[Extracted text]
[start]

On Fri, Sep 24, 2010 at 6:21 AM, Matt Hurd <matthurd at acm.org> wrote:
> I'm associated with a somewhat stealthy start-up.  Only teaser product
> with some details out so far is a type of packet replicator.
>
> Designed 24 port ones, but settled on 16 and 48 port 1RU designs as
> this seemed to reflect the users needs better.
>
> This was not designed for HPC but for low-latency trading as it beats
> a switch in terms of speed.  Primarily focused on low-latency
> distribution of market data to multiple users as the port to port
> latency is in the range of 5-7 nanoseconds as it is pretty passive
> device with optical foo at the core.  No rocket science here, just
> convenient opto-electrical foo.
>
> One user has suggested using them for their cluster but, as they are
> secretive about what they do, I don't understand their use case.  They
> suggested interest in bigger port counts and mentioned >1000 ports.

[end]

[Collected data]

[start]

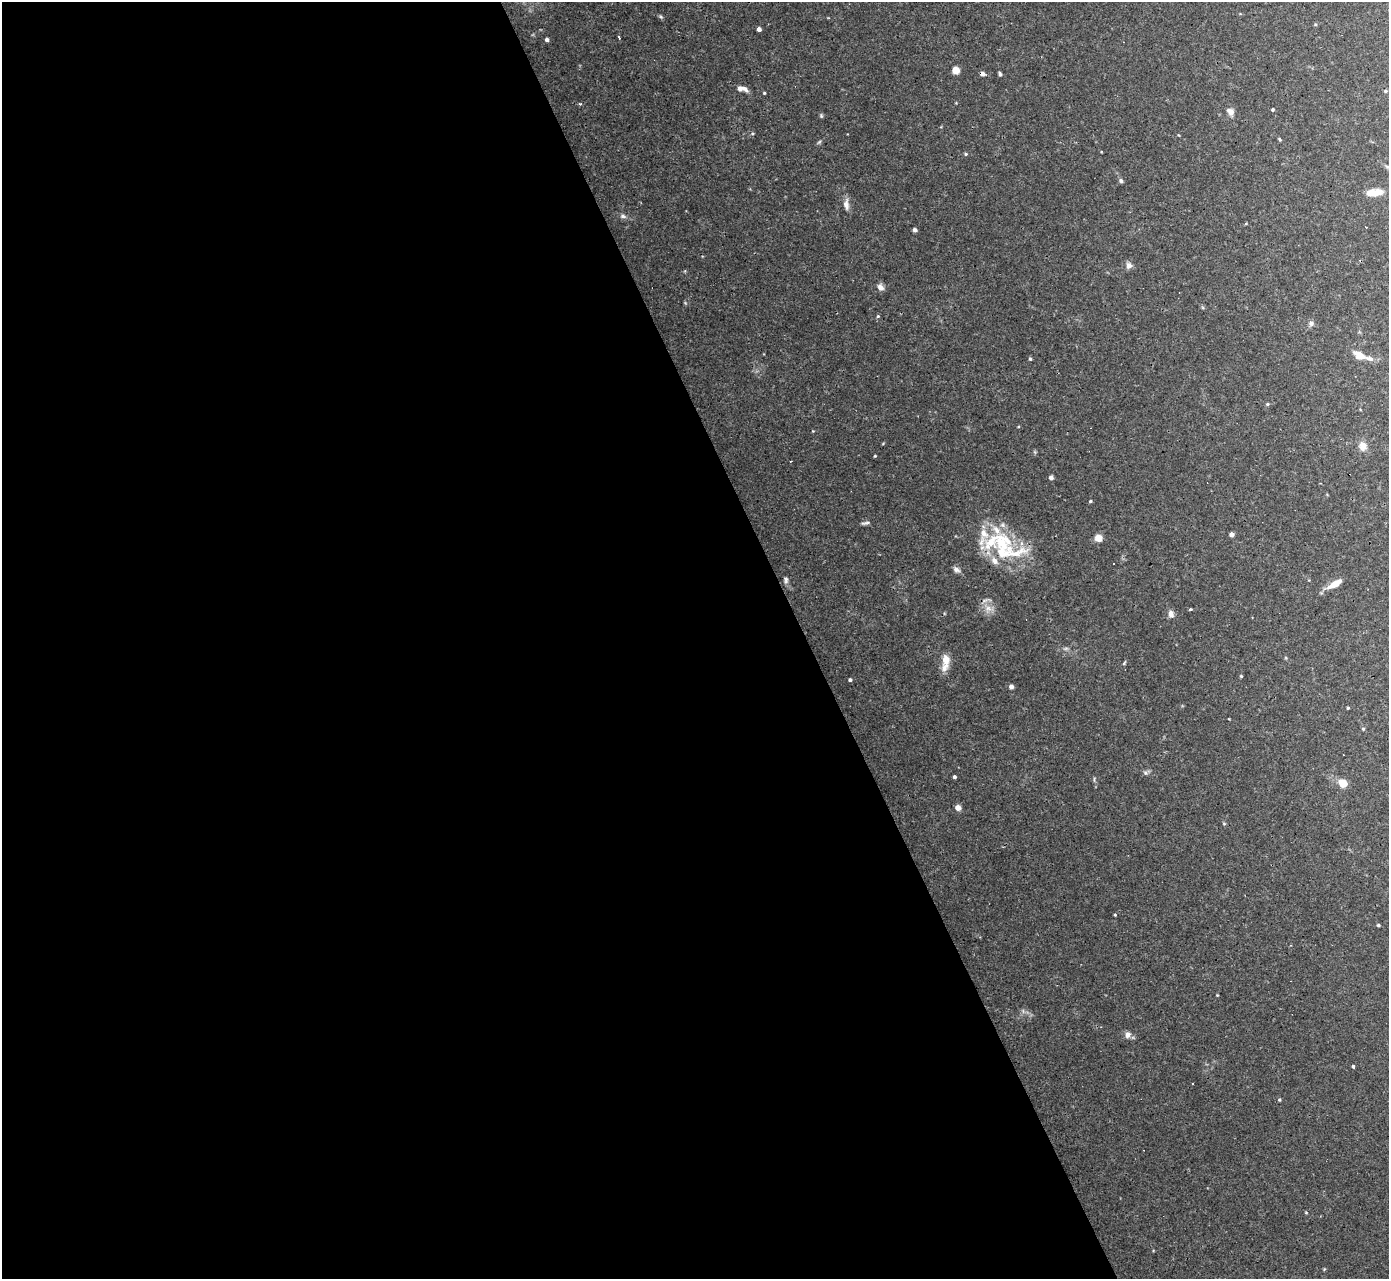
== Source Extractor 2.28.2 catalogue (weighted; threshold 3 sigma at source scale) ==
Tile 9 of 4 x 4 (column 1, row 3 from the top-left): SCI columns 1-1387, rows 1556-2832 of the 5547 x 5534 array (HDU 1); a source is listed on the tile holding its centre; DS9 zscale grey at full resolution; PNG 1391 x 1281 px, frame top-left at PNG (2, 2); no overlay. Shown black and unused: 58% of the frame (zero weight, under 3 of 4 exposures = <1% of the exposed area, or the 3 px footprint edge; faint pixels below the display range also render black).
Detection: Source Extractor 2.28.2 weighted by HDU 2 'WHT'; one run over the whole footprint, this tile lists its part. Background 0.0301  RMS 0.0024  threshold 0.0108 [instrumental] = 3 sigma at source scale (4.5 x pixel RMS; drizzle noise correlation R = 1.50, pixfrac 1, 0.05/0.05 arcsec/px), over >= 5 px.
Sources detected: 81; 1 too faint to see at this stretch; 2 cosmic-ray / hot-pixel residue — not listed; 8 inside a brighter listed object's ellipse — not listed separately; the other 70 listed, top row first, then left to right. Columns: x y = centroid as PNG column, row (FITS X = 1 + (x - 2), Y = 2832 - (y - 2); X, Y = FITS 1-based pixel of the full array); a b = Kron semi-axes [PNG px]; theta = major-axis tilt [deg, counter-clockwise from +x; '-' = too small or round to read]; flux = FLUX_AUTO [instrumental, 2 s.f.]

[end]

Reproduce word for word a passage from the packet replicator email above, beginning at "On Fri, Sep" and stopping after "of packet replicator.".

[Finished task]
On Fri, Sep 24, 2010 at 6:21 AM, Matt Hurd <matthurd at acm.org> wrote:
> I'm associated with a somewhat stealthy start-up.  Only teaser product
> with some details out so far is a type of packet replicator.